The Commission for the Regulation of Utilities (CRU) was made aware three weeks ago that the ESB had undercharged Meta for its power usage at its Clonee facility over an 18-month period, an Oireachtas committee has heard.
Karen Trant, CRU Director of Customer Policy and Protection, said that "there was an issue with the transformers on the site" which powers the data centre in Co Meath.
She told the Joint Committee on Environment and Climate Action that ESB Networks (ESB-N) had flagged the issue "around three weeks ago".
The transformers "had been recording an under usage of consumption. They're investigating that", Ms Trant said, adding that a report would be completed by ESB-N "in the matter of another week or two".

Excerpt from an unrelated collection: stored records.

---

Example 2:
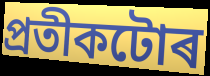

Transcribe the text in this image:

প্ৰতীকটোৰ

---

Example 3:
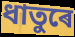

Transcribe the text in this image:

ধাতুৰে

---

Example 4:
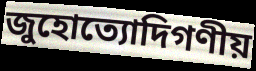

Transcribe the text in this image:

জুহোত্যোদিগণীয়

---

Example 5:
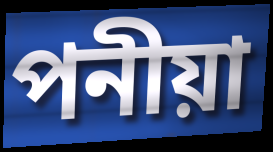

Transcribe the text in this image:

পনীয়া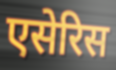
एसेरिस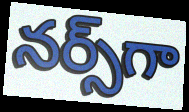
నర్స్‌గాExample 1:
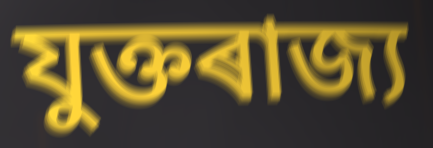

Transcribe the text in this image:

"Our concern is that we would want to know that it is not systemic. That it is isolated to that particular site," she said.
Ms Trant was responding to Jennifer Whitmore, Social Democrats TD, who had noted media reports that, due to an error in a sub-station, the Meta data centre in Clonee had been given free electricity "for an 18 month period".

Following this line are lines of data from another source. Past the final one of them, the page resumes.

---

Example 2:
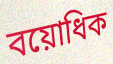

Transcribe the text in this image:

বয়োধিক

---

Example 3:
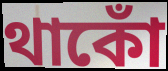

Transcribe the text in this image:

থাকোঁ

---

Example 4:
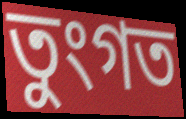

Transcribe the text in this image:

তুংগত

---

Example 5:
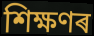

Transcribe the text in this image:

শিক্ষণৰ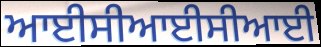
ਆਈਸੀਆਈਸੀਆਈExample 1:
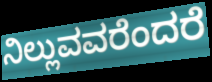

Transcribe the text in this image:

ನಿಲ್ಲುವವರೆಂದರೆ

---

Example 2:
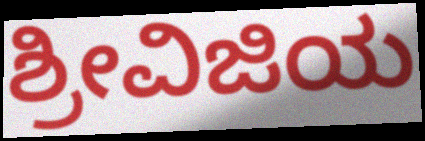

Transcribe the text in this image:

ಶ್ರೀವಿಜಿಯ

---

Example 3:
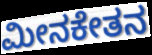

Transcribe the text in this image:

ಮೀನಕೇತನ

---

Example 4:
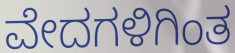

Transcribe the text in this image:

ವೇದಗಳಿಗಿಂತ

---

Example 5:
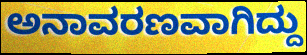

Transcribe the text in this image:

ಅನಾವರಣವಾಗಿದ್ದು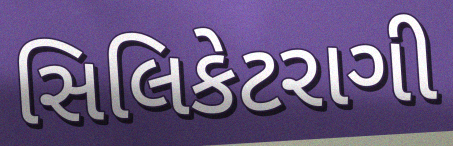
સિલિકેટરાગીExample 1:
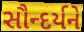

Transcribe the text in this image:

સૌન્દર્યને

Ms Trant rejected the suggestion that no electricity usage by Meta had been recorded.
"It recorded an under usage. I think it's somewhere in the region of 7%, that's what I've been told", she said.

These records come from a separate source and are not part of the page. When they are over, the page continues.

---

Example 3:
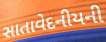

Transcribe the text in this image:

સાતાવેદનીયની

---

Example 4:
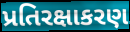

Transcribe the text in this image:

પ્રતિરક્ષાકરણ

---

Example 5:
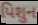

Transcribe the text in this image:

પિશુન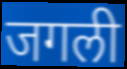
जगली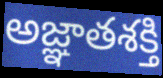
అజ్ఞాతశక్తి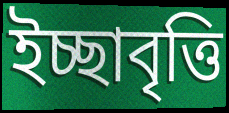
ইচ্ছাবৃত্তি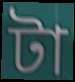
টা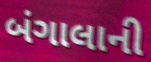
બંગાલાનીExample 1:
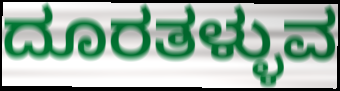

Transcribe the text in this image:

ದೂರತಳ್ಳುವ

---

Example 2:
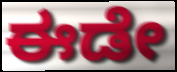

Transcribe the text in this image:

ಈಡೇ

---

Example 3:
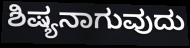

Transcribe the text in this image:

ಶಿಷ್ಯನಾಗುವುದು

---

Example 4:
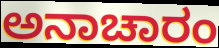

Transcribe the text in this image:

ಅನಾಚಾರಂ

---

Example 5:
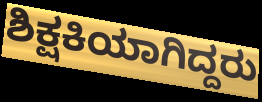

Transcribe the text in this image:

ಶಿಕ್ಷಕಿಯಾಗಿದ್ದರುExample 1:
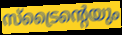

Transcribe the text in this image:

സ്ട്രൈന്റെയും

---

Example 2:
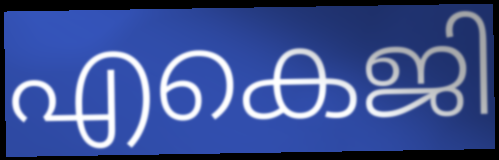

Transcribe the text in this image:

എകെജി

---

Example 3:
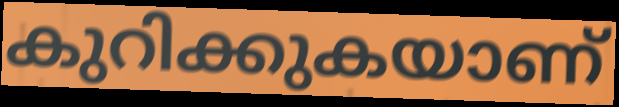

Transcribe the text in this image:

കുറിക്കുകയാണ്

Ms Trant said that ESB-N "are confident that it is not a systemic issue. However, they can't guarantee that it hasn't happened at another site".
Deputy Whitmore said that "it just seems incredible" that Meta, which uses the electricity of "150,000 homes", was allowed to underpay, just after the public learned that domestic users were overcharged to the tune of €100 million over the course of a decade.
She asked if the CRU has concerns at "these major technical issues which seem to be following" the ESB around, and said that the energy provider is "not on top of the charging mechanisms that they have in place".
Jim Gannon, CRU Chairperson, conceded that it was "a very fair question".
"We are awaiting an incident report from ESB Networks" to establish if it is "a systemic issue", he said.
The investigation will examine if "there are other transformers that may be on the system with this risk profile", he added.